WORK TO BE COMPLETED: What you return must be every line below that includes the word "when".

INFORMATION:

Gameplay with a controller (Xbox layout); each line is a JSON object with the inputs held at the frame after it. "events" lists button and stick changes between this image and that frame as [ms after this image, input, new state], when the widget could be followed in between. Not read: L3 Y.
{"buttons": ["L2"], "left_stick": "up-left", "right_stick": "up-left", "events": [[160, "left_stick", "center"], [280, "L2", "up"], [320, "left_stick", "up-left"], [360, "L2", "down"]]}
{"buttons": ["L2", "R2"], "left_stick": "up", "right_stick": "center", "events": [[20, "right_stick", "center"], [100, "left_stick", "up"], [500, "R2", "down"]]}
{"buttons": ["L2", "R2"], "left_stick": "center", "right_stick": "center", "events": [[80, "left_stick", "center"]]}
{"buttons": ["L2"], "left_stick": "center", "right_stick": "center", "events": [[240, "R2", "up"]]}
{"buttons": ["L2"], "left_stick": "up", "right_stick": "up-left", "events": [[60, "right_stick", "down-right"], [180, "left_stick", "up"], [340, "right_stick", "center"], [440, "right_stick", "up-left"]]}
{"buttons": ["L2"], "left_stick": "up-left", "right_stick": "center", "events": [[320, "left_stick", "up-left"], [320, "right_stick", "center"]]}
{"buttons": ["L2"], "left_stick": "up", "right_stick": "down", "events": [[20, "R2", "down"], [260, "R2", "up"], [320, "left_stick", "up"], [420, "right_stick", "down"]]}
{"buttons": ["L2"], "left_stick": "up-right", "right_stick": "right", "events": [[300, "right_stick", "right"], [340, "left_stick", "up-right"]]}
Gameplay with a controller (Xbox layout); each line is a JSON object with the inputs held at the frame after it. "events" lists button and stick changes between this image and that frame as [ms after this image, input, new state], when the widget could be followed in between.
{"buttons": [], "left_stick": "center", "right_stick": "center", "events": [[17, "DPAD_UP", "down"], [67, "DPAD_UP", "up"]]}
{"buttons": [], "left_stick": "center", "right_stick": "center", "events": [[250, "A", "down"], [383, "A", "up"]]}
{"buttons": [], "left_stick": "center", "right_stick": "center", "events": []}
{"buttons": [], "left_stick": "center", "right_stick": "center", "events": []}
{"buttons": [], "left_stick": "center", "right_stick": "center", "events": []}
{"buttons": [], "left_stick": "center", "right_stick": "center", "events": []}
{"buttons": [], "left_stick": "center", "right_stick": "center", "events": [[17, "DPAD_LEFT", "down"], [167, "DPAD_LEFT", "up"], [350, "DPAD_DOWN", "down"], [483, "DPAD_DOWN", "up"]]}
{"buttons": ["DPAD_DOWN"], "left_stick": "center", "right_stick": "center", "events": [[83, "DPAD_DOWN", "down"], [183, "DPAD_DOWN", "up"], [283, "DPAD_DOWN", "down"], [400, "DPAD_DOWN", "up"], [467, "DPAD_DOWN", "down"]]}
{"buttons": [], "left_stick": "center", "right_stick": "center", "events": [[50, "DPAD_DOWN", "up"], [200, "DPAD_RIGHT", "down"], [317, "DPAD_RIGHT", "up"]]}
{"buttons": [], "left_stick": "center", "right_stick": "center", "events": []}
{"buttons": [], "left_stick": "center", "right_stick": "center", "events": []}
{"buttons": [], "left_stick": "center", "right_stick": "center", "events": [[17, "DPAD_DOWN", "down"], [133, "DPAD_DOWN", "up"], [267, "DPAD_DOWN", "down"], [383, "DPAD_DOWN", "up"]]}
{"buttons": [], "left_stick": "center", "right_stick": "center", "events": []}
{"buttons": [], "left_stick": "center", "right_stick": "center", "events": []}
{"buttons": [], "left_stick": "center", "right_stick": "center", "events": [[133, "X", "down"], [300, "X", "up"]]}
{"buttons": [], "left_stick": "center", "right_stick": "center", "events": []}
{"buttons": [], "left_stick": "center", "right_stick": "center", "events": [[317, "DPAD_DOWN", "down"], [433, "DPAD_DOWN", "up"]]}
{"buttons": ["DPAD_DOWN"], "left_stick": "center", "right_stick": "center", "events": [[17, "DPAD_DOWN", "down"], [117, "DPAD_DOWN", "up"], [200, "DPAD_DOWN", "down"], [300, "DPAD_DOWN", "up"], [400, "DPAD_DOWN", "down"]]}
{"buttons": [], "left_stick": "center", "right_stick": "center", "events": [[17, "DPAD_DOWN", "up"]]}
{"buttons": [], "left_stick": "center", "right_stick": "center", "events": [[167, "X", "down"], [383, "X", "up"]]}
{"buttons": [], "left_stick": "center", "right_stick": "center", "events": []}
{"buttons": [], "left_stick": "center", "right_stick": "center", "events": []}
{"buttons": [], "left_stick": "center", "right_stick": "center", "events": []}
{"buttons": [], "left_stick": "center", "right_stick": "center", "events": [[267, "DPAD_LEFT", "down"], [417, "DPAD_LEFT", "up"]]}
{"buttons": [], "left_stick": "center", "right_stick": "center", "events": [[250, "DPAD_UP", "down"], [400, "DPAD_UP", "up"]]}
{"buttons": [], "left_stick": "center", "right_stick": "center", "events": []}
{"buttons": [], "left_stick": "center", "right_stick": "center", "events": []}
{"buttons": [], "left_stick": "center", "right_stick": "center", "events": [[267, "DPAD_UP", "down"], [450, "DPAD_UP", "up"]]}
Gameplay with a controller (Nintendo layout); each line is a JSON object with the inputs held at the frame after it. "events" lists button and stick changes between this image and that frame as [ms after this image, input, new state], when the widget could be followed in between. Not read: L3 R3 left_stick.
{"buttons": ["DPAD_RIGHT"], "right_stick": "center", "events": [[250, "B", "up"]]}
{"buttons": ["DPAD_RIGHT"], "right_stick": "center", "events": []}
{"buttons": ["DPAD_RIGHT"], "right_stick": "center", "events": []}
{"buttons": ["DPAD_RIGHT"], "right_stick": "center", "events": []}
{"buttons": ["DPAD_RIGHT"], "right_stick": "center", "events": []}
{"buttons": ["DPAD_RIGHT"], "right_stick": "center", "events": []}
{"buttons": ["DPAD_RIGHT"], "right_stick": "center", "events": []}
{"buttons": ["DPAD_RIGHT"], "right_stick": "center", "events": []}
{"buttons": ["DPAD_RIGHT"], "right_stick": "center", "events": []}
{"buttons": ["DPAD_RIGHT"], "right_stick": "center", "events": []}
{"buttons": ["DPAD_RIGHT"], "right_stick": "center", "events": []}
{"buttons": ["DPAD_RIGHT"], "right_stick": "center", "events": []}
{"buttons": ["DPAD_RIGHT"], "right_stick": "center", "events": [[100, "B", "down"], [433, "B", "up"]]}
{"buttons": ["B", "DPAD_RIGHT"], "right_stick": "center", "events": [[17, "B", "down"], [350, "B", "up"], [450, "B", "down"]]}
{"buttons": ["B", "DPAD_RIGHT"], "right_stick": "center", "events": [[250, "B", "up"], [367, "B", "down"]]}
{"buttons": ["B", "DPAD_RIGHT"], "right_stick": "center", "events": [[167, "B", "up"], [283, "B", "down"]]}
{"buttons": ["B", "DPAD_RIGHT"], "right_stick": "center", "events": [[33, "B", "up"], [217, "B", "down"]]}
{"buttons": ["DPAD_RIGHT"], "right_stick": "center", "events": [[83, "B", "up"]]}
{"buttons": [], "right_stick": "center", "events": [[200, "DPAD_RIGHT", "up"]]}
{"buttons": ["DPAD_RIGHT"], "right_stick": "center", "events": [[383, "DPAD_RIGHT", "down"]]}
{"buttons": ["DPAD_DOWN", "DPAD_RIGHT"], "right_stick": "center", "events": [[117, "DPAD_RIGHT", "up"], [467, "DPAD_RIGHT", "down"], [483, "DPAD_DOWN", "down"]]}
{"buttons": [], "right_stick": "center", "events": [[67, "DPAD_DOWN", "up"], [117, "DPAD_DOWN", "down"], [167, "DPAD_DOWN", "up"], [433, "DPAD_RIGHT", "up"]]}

ANSWER SPACE:
Gameplay with a controller (Xbox layout); each line is a JSON object with the inputs held at the frame after it. "events" lists button and stick changes between this image and that frame as [ms after this image, input, new state], when the widget could be followed in between. Not read: L3 Y.
Gameplay with a controller (Xbox layout); each line is a JSON object with the inputs held at the frame after it. "events" lists button and stick changes between this image and that frame as [ms after this image, input, new state], when the widget could be followed in between.
Gameplay with a controller (Nintendo layout); each line is a JSON object with the inputs held at the frame after it. "events" lists button and stick changes between this image and that frame as [ms after this image, input, new state], when the widget could be followed in between. Not read: L3 R3 left_stick.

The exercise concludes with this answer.